5. How can warnings be made most effective in preventing harm while minimizing the chances of consumer confusion or inattention? Is there any evidence as to which types of warnings consumers follow or disregard? Warnings should refer to products not to be used when taking the product in question. It should list the health-related conditions where taking the product is not advisable. It should refer consumers who may be confused to their Health Practitioner for advice whether or not to use the product.
6. What arguments or social science evidence, if any, can be used to support distinguishing between claims made in advertisements and those made on labels? Does the First Amendment and the relevant social science evidence afford the Government greater latitude over labels? Labels cannot contain all information, but supplemental data in a leaflet enclosed with the product can do so.
7. Would permitting speech by manufacturer, distributor, and marketer about off-label uses undermine the act's requirement that new uses must be approved by the FDA? If so, how? If not, why not? What is the extent of FDA's ability to regulate speech concerning off-label uses? The First Amendment is quite clear when it comes to speech regarding off-label uses or anything else. The FDA cannot regulate speech in this regard. I can tell a neighbor who has arthritis that I have been taking certain products that cleared the condition (even though the labels did not make this claim), and I have the freedom to do this. Therefore, if a manufacturer, distributor or marketer makes certain verbal claims for off-label uses and there are valid reasons that this can be supported even though it is not the primary purpose of the product, then the FDA is not empowered to step in.
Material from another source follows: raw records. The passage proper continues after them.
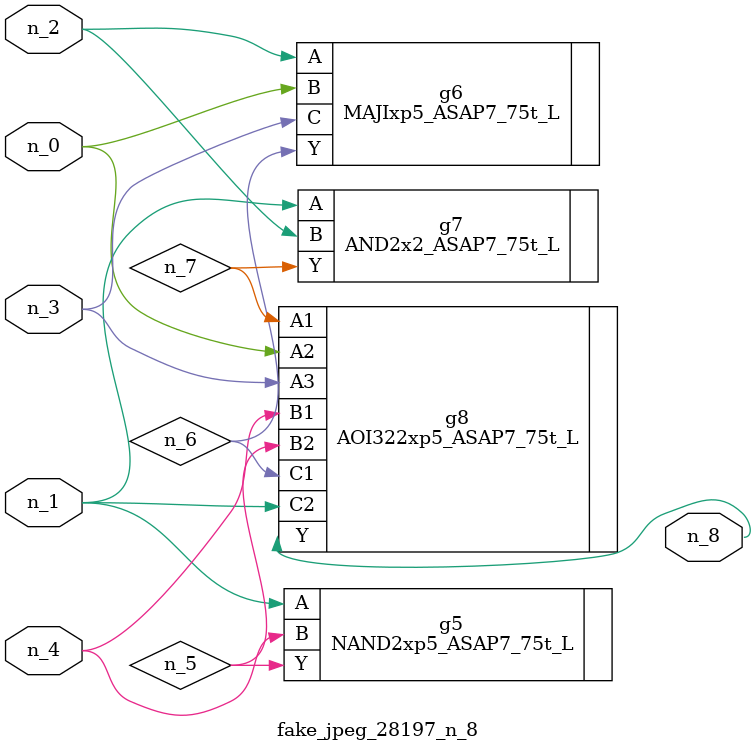
<source format=v>
module fake_jpeg_28197_n_8 (n_3, n_2, n_1, n_0, n_4, n_8);

input n_3;
input n_2;
input n_1;
input n_0;
input n_4;

output n_8;

wire n_6;
wire n_5;
wire n_7;

NAND2xp5_ASAP7_75t_L g5 ( 
.A(n_1),
.B(n_4),
.Y(n_5)
);

MAJIxp5_ASAP7_75t_L g6 ( 
.A(n_2),
.B(n_0),
.C(n_3),
.Y(n_6)
);

AND2x2_ASAP7_75t_L g7 ( 
.A(n_1),
.B(n_2),
.Y(n_7)
);

AOI322xp5_ASAP7_75t_L g8 ( 
.A1(n_7),
.A2(n_0),
.A3(n_3),
.B1(n_4),
.B2(n_5),
.C1(n_6),
.C2(n_1),
.Y(n_8)
);


endmodule
</source>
8. Do FDA's speech-related regulations advance the public health concerns they are designed to address? Are there other alternative approaches that FDA could pursue to accomplish those objectives with fewer restrictions on speech? Not necessarily. The FDA is too political an organization ever to have a broad viewpoint on the subject of freedom of speech. It is heavily weighted on the side of the pharmaceutical and chemical companies. It should have shown more concern for the consumer years ago when dangerous chemicals were allowed to be used in food production and when genetically-modified organisms were utilized to change the dna of food products to make them more attractive to the consumer. Nothing was said about being healthier. As a result, we have bright red tomatoes that have salmon genes in them to make them red before they are ripe, but have no taste and are like cannonballs. We have poultry that are given hormones to make them grow faster, or produce eggs more rapidly, and who are housed in conditions where they never have darkness or touch the earth, and are highly stressed, which taints the meat. Our meat is given feed that contains meat by-products (they are not carnivores), hormones to make them gain weight faster and fattened up in feed lots that are disgusting to see. And this is overseen by the FDA???